(WHAT THE TASK ASKS) Line by line, retype the material with nothing left out.

(DATA SHOWN)
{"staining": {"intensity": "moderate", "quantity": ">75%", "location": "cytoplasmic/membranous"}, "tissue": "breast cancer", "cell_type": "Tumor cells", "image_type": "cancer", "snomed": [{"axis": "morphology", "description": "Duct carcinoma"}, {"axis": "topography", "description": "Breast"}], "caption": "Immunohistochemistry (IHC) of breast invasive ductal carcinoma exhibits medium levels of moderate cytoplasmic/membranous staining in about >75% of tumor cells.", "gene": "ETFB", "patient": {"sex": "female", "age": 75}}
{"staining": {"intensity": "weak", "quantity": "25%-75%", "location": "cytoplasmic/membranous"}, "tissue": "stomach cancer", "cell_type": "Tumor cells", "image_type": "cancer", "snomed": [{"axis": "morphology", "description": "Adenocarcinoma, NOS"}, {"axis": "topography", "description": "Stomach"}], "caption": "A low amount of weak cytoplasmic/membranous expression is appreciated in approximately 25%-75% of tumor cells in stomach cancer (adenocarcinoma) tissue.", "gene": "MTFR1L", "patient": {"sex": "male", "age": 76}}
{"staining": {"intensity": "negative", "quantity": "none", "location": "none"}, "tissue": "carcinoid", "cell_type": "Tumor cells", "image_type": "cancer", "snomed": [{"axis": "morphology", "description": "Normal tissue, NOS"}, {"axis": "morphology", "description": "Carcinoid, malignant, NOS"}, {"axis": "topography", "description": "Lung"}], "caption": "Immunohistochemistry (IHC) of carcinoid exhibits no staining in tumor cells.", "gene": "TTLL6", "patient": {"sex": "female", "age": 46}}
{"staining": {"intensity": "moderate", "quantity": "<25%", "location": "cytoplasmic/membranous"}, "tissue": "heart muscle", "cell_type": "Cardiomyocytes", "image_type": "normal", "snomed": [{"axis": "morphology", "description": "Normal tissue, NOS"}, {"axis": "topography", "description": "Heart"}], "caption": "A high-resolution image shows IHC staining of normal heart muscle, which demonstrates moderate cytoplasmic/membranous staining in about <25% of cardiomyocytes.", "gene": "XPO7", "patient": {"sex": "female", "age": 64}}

(RESULT OF THIS TASK)
{"staining": {"intensity": "moderate", "quantity": ">75%", "location": "cytoplasmic/membranous"}, "tissue": "breast cancer", "cell_type": "Tumor cells", "image_type": "cancer", "snomed": [{"axis": "morphology", "description": "Duct carcinoma"}, {"axis": "topography", "description": "Breast"}], "caption": "Immunohistochemistry (IHC) of breast invasive ductal carcinoma exhibits medium levels of moderate cytoplasmic/membranous staining in about >75% of tumor cells.", "gene": "ETFB", "patient": {"sex": "female", "age": 75}}
{"staining": {"intensity": "weak", "quantity": "25%-75%", "location": "cytoplasmic/membranous"}, "tissue": "stomach cancer", "cell_type": "Tumor cells", "image_type": "cancer", "snomed": [{"axis": "morphology", "description": "Adenocarcinoma, NOS"}, {"axis": "topography", "description": "Stomach"}], "caption": "A low amount of weak cytoplasmic/membranous expression is appreciated in approximately 25%-75% of tumor cells in stomach cancer (adenocarcinoma) tissue.", "gene": "MTFR1L", "patient": {"sex": "male", "age": 76}}
{"staining": {"intensity": "negative", "quantity": "none", "location": "none"}, "tissue": "carcinoid", "cell_type": "Tumor cells", "image_type": "cancer", "snomed": [{"axis": "morphology", "description": "Normal tissue, NOS"}, {"axis": "morphology", "description": "Carcinoid, malignant, NOS"}, {"axis": "topography", "description": "Lung"}], "caption": "Immunohistochemistry (IHC) of carcinoid exhibits no staining in tumor cells.", "gene": "TTLL6", "patient": {"sex": "female", "age": 46}}
{"staining": {"intensity": "moderate", "quantity": "<25%", "location": "cytoplasmic/membranous"}, "tissue": "heart muscle", "cell_type": "Cardiomyocytes", "image_type": "normal", "snomed": [{"axis": "morphology", "description": "Normal tissue, NOS"}, {"axis": "topography", "description": "Heart"}], "caption": "A high-resolution image shows IHC staining of normal heart muscle, which demonstrates moderate cytoplasmic/membranous staining in about <25% of cardiomyocytes.", "gene": "XPO7", "patient": {"sex": "female", "age": 64}}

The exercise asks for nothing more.